One US brand saw 88,000 videos created about its products in a single month. This content was not produced in-house, but by a vast network of affiliate creators driven by sales commission. While the figures are eye-catching, what they really show is a shift in power. Rather than depending on a few high-profile influencers, brands can now tap into a crowd of everyday creators whose authentic, relatable content connects with niche audiences. Better yet, this model doesn’t need to break the bank. You can seed product, brief creators clearly, use trackable links, and pay commission only when content converts, delivering content and sales outcomes at the same time.

For Australian retailers, achieving this same success on TikTok Shop requires a shift in mindset. The message can’t be too tightly controlled, and not every video will look polished. What matters is watchability and authenticity, which is exactly what TikTok’s engine rewards. A casual at-home review from an unknown creator can just as easily go viral and generate thousands in sales. It’s commerce in its most democratic form, giving newcomers the same chance to break through as established brands.

The logistics hurdle

The US experience also shows that content is only half the battle. Fulfillment can make or break a brand’s TikTok Shop success. Top creators can see exactly how much stock a business has available. If they think a product will sell out too quickly, they may simply choose not to promote it. That makes inventory visibility and fulfilment speed critical.

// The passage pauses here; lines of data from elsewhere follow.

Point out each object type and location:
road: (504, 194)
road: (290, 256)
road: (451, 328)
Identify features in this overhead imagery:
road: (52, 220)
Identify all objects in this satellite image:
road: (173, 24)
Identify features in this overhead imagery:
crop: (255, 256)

In the US, brands can use TikTok’s own fulfillment service, ship from their own warehouses or partner with intermediaries like Pattern, which buys inventory and handles logistics. Australian retailers without direct-to-consumer infrastructure will need to solve this challenge before launch. Falling short on fulfilment doesn’t only disappoint buyers but it signals unreliability to creators who have plenty of other brands competing for their attention.

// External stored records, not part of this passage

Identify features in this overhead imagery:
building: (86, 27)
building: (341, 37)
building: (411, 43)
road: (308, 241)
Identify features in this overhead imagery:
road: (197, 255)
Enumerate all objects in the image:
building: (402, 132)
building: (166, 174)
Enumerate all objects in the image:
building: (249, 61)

Preparing for the inevitable

So, what should Australian retailers be doing now? The first step is simply to start experimenting on the platform. Brands that are engaging with TikTok today are learning which creative hooks capture attention, which product categories spark conversation, and how audiences respond to different offers. This knowledge will be invaluable when TikTok Shop arrives. Another advantage of starting now is operational readiness. Building an affiliate creator program early develops the muscle memory your team will need later, including creator sourcing, product seeding, briefing and offer setup, link and commission tracking, and basic attribution. This ensures you’re execution-ready the moment TikTok Shop goes live.

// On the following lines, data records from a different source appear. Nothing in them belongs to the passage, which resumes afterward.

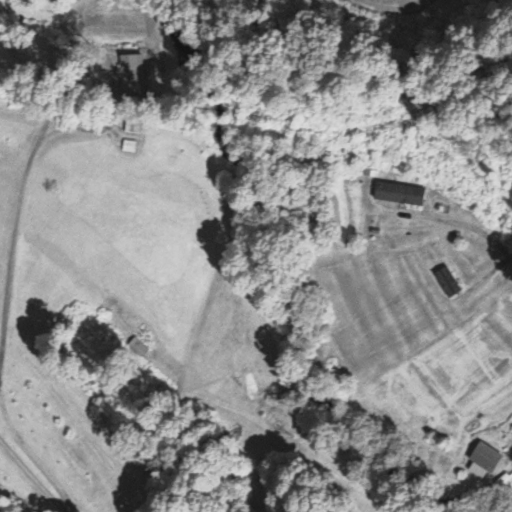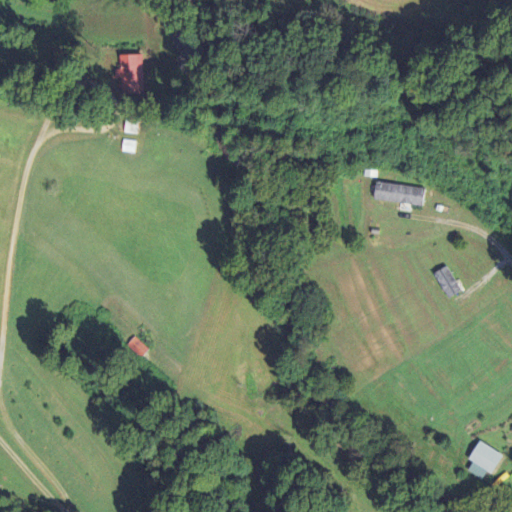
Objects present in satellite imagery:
building: (398, 195)
road: (487, 240)
building: (446, 283)
road: (7, 300)
building: (136, 349)
building: (483, 462)
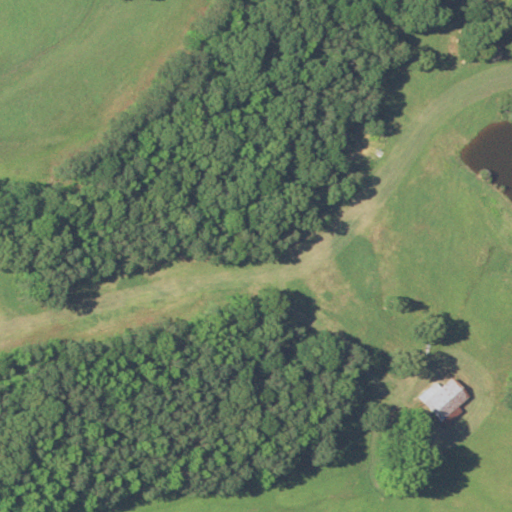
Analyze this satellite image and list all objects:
building: (442, 400)
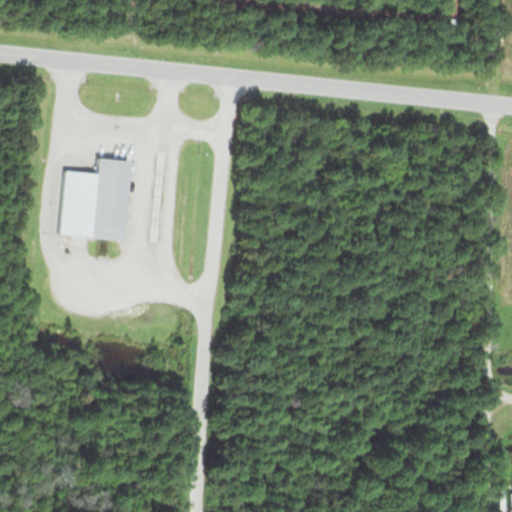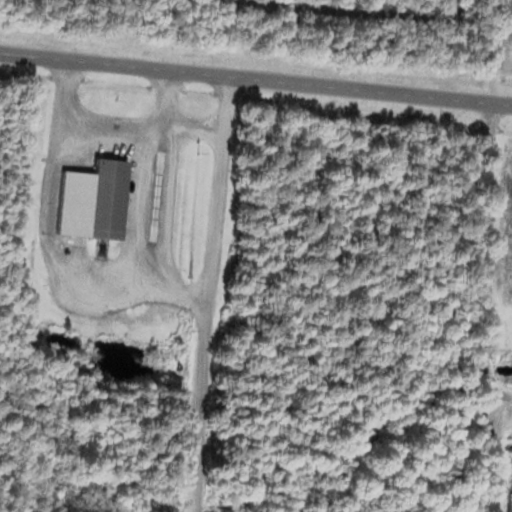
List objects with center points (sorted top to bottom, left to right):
road: (255, 78)
road: (165, 100)
road: (143, 129)
building: (103, 197)
road: (138, 210)
road: (488, 257)
road: (128, 290)
road: (195, 398)
road: (489, 447)
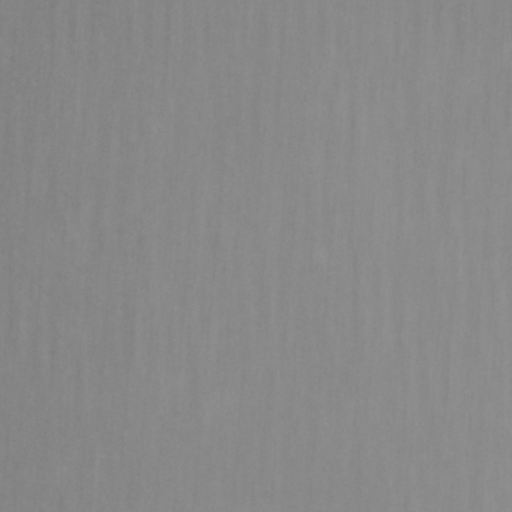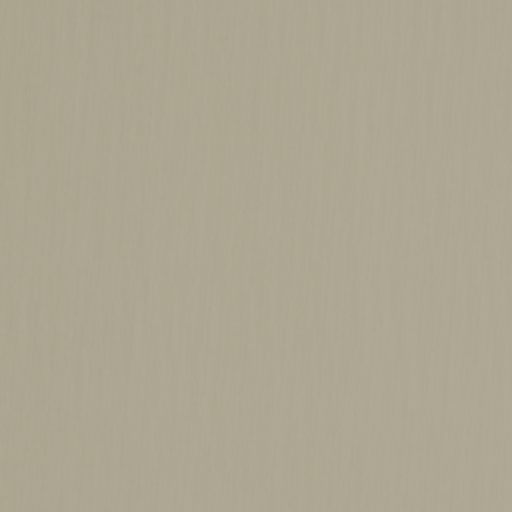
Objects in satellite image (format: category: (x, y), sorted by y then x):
crop: (256, 256)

Brands should also start building a network of creators sooner rather than later. Affiliate creators aren’t quite the same as influencers, while influencers focus on brand awareness and storytelling, affiliates are rewarded for driving measurable actions like clicks and sales. Cultivating those relationships early will prevent brands from having to build a network from scratch. The advantage of affiliate creators is that they can deliver content volume and authenticity at scale. The challenge is managing and incentivising them effectively, something most brands will need partners or platforms to help coordinate.

Brands looking to prepare now can begin this outreach through influencer platforms like Pattern Creators, which enable connections with affiliate creators before TikTok Shop is live. When the marketplace launches, those creators will already be active, and brands that build these relationships early will have networks ready to activate from day one.

More than another channel

What TikTok Shop represents is a structural shift in the way consumers shop. It takes the endless scroll and turns it into a point of sale, all within a platform that already captures more of Australians’ time than any of its counterparts.

The US has shown that adoption can be fast and unforgiving. Retailers who hesitated were quickly outpaced by those who had already built creator networks, tested content formats and solved fulfilment. The same will be true in Australia and the time to start preparing is now.